SUPPLIED INFORMATION -
________________
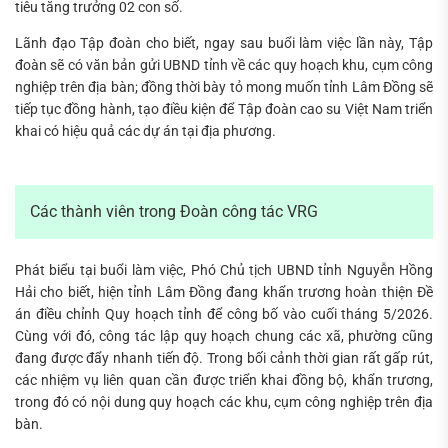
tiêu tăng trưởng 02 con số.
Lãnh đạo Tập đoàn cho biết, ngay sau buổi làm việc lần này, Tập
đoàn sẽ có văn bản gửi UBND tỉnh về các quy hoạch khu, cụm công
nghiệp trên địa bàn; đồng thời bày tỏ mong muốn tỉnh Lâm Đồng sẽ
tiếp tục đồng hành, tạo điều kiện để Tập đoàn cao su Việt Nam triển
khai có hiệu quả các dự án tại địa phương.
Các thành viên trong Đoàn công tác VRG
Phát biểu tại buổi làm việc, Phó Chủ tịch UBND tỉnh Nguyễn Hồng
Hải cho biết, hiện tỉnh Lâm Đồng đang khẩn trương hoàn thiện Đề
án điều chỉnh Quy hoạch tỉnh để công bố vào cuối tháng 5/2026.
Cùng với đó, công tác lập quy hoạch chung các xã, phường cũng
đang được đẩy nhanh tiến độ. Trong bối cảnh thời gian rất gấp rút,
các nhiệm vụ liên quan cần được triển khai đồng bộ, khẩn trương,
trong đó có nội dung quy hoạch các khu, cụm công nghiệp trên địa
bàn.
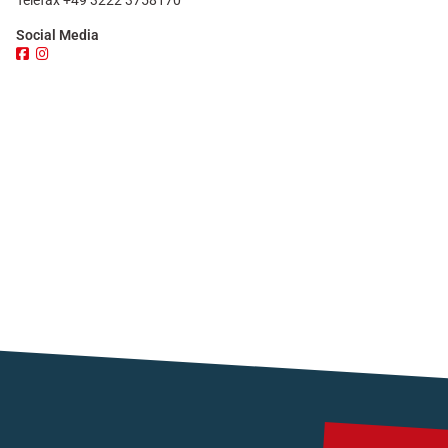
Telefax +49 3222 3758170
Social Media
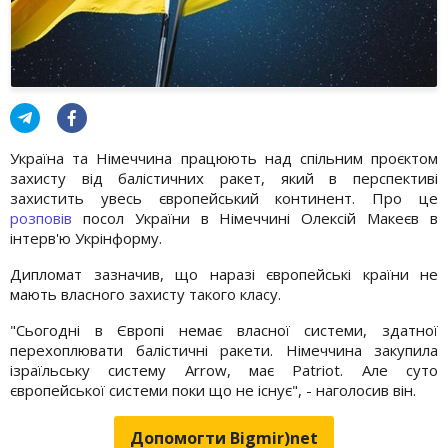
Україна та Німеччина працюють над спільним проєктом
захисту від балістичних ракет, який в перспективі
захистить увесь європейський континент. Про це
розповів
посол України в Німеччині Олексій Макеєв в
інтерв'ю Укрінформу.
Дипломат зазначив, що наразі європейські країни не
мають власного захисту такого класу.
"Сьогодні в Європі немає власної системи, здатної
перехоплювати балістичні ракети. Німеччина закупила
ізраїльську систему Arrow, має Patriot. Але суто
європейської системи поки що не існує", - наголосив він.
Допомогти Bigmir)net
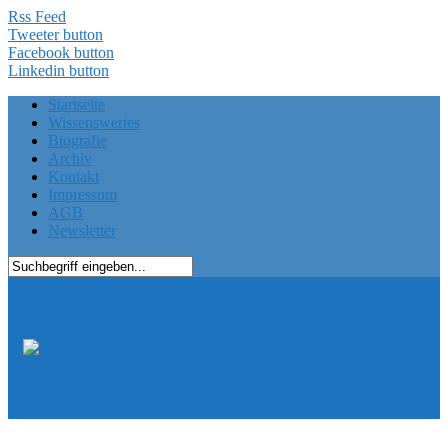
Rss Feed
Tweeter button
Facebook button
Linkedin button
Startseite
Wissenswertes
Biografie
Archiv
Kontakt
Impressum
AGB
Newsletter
________________
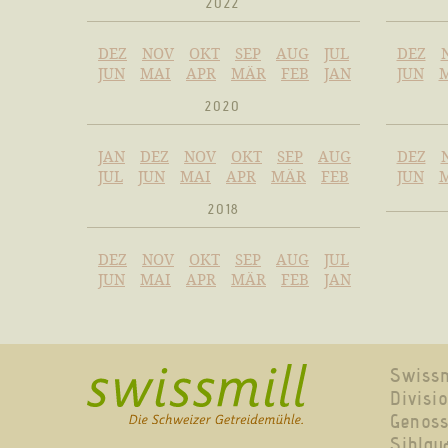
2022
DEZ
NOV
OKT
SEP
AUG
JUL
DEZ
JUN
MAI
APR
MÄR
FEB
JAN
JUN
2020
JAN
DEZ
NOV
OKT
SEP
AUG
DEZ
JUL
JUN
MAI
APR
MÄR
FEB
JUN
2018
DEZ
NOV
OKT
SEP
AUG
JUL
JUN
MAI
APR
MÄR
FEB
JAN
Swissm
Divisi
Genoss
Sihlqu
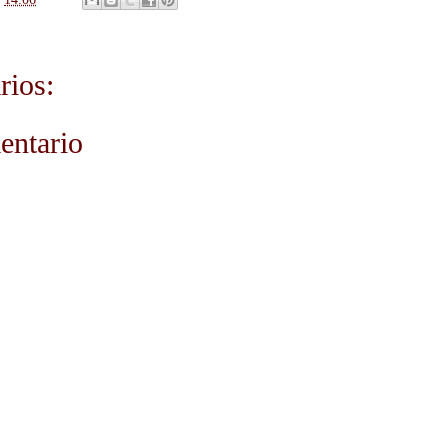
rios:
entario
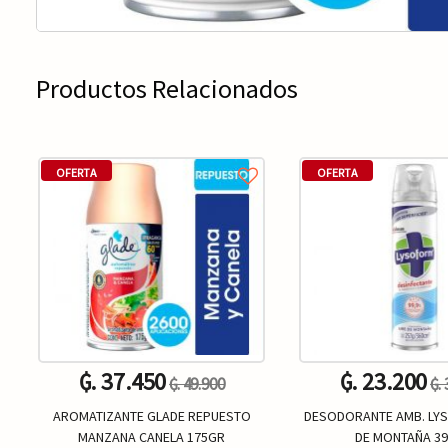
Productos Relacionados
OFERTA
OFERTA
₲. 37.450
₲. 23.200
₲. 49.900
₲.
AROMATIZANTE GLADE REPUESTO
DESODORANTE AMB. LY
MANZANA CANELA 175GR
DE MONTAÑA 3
________________
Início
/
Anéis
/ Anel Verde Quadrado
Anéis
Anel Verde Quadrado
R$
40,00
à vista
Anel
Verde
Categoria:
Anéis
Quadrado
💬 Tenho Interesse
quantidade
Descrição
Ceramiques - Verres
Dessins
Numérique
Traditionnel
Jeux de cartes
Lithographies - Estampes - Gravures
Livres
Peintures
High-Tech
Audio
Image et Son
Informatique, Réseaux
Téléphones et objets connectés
________________
EXERCISE GOAL -
Rewrite the records from the line with "Telefax +49 3222 3758170" to the line with "Допомогти Bigmir)net", both included, as a numbered list with no blank lines. Leave the pictures out.

SOLUTION BELOW -
1. Telefax +49 3222 3758170
2. Social Media
3. Україна та Німеччина працюють над спільним проєктом
4. захисту від балістичних ракет, який в перспективі
5. захистить увесь європейський континент. Про це
6. розповів
7. посол України в Німеччині Олексій Макеєв в
8. інтерв'ю Укрінформу.
9. Дипломат зазначив, що наразі європейські країни не
10. мають власного захисту такого класу.
11. "Сьогодні в Європі немає власної системи, здатної
12. перехоплювати балістичні ракети. Німеччина закупила
13. ізраїльську систему Arrow, має Patriot. Але суто
14. європейської системи поки що не існує", - наголосив він.
15. Допомогти Bigmir)net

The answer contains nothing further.